Although many of the researchers are refugees, their status varies. Some have formally sought asylum in the countries where they are now working or studying, while others hope their academic placements abroad will be a temporary respite. Countless more scholars remain in their own countries, their work — and lives — severely restricted by security threats, failing infrastructure, persecution, loss of income, international isolation and collapsing governments.
“These researchers are important as critical voices in their home countries and for contributing to development and social well-being, to scientific and economic progress,” says Georg Scholl of Alexander von Humboldt-Stiftung, a foundation that is funding dozens of displaced researchers on two-year fellowships at German universities and research institutions through its Philipp Schwartz Initiative. “They are not just refugees in need, but researchers who are good at what they do,” Scholl says. “If we lose them, we lose their impact, too, what they could do for economies and for societies.”
“I Feel Like a Real Scientist Again”
Nedal Said was one such researcher working to make a positive impact in his home country of Syria.
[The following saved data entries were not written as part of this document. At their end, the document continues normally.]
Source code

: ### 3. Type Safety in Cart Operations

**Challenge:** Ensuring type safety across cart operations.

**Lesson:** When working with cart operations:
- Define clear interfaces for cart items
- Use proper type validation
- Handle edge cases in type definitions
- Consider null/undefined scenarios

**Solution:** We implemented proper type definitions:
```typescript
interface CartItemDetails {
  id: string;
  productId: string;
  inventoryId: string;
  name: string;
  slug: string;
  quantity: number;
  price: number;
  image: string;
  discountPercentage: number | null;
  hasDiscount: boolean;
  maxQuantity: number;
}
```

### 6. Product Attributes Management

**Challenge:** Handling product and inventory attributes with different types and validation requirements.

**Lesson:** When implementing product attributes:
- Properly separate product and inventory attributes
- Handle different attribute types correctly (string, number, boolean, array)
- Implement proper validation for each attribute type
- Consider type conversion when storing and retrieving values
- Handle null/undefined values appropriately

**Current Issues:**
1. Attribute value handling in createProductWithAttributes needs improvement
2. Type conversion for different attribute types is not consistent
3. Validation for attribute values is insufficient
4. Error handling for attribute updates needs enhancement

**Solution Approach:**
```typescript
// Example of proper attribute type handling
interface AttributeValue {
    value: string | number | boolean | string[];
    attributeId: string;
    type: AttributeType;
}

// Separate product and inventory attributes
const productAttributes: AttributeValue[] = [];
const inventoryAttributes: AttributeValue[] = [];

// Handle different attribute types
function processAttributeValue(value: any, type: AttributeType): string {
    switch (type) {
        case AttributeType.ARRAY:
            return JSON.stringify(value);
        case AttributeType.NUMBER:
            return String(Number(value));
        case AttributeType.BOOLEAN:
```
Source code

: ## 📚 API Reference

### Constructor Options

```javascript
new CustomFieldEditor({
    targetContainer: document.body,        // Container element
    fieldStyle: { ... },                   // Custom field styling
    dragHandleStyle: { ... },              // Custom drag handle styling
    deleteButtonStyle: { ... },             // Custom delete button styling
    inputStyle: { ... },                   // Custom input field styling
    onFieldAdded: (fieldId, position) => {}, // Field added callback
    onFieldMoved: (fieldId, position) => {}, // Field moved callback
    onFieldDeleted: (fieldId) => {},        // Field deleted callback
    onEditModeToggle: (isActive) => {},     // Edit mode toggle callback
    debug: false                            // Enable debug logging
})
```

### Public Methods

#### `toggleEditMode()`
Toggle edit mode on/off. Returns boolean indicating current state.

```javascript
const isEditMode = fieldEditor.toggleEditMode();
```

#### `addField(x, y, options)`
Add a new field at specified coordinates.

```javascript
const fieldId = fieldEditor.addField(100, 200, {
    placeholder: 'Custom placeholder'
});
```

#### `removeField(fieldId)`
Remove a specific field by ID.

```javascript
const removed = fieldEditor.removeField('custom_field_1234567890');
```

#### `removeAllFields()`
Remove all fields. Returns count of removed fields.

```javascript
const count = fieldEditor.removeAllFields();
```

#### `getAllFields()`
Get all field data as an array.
At a microbiology lab in Aleppo that monitored water pollution, he was researching new methods of drinking water disinfection. Then, in 2012, a friend in the police force tipped him off that he had been labeled an opponent of the Syrian regime and was in serious danger. “My friend said, ‘I won’t tell anyone, but you have to leave the country within two days,’ ” Said says. “So I got passports issued for me and my family, and we fled to Turkey.”
More than 20 million people have had to flee their home countries; about 40 million more are displaced within their borders
There, Said, his wife and their three young children bounced around cities, moving from a rented home into a refugee camp as their financial resources dwindled. Said worked a year as a cashier in a produce market, but it provided hardly enough money to live on, much less any professional satisfaction. “I studied for 15 years to do science, to help people, not to live in a camp with the government giving me food,” he says. Seeing no future in Turkey, Said left his family in the camp and made the perilous sea crossing to Europe, ending up in Germany, where he didn’t know a single person and couldn’t speak the language. His luck changed when he met a couple he could talk to in Russian, which he knew from his student days abroad.
“Finally I could explain myself, how I was a microbiologist, how I had worked at a university in Aleppo,” Said says. A chain of personal connections led him to a professor at the Helmholtz Centre for Environmental Research in Leipzig who was looking for a microbiologist for his department. The researcher sponsored Said’s successful application to become one of the Philipp Schwartz Initiative’s first fellows.
“The people at the Helmholtz Centre are from Canada, Italy, Japan, Russia, but we all work as one family,” Said says. He has been preparing bacteria samples and learning how to use a cryo-scanning electron microscope to analyze the role microorganisms play in transforming carbon, nitrogen and other elements in both natural and polluted ecosystems. “I feel like a real scientist again.”
Said’s family has joined him in Germany, where they are all learning the language. “The children learn very quickly, not like us,” he laughs. He is volunteering with another organization, Chance for Science, which connects displaced researchers with academic resources and European peers. “I talk to the scientists who only speak Arabic, to tell them about ways they can continue in their field in Germany,” Said says. “I know how they feel because I lived through the same difficult situation. I want to help them, because they are like I was.”
Many uprooted scientists feel a similar commitment to help their colleagues — those trying to integrate in a new country and those struggling to continue their work back home. Dauqan, the Yemeni biochemist in Malaysia, recently organized an academic workshop for Yemeni students at her current university. She also tries to help them find postgraduate job opportunities abroad until it is safe to return home. And she continues to act as a supervisor for a biochemistry Ph.D. candidate who is still in Yemen. “We communicate by WhatsApp and email,” Dauqan says of the candidate, who is analyzing the chemical composition of thyme. “The university in Sana’a is still open, but her situation is so difficult. She is trying to do her best, but she can’t do any laboratory work when they have no electricity.”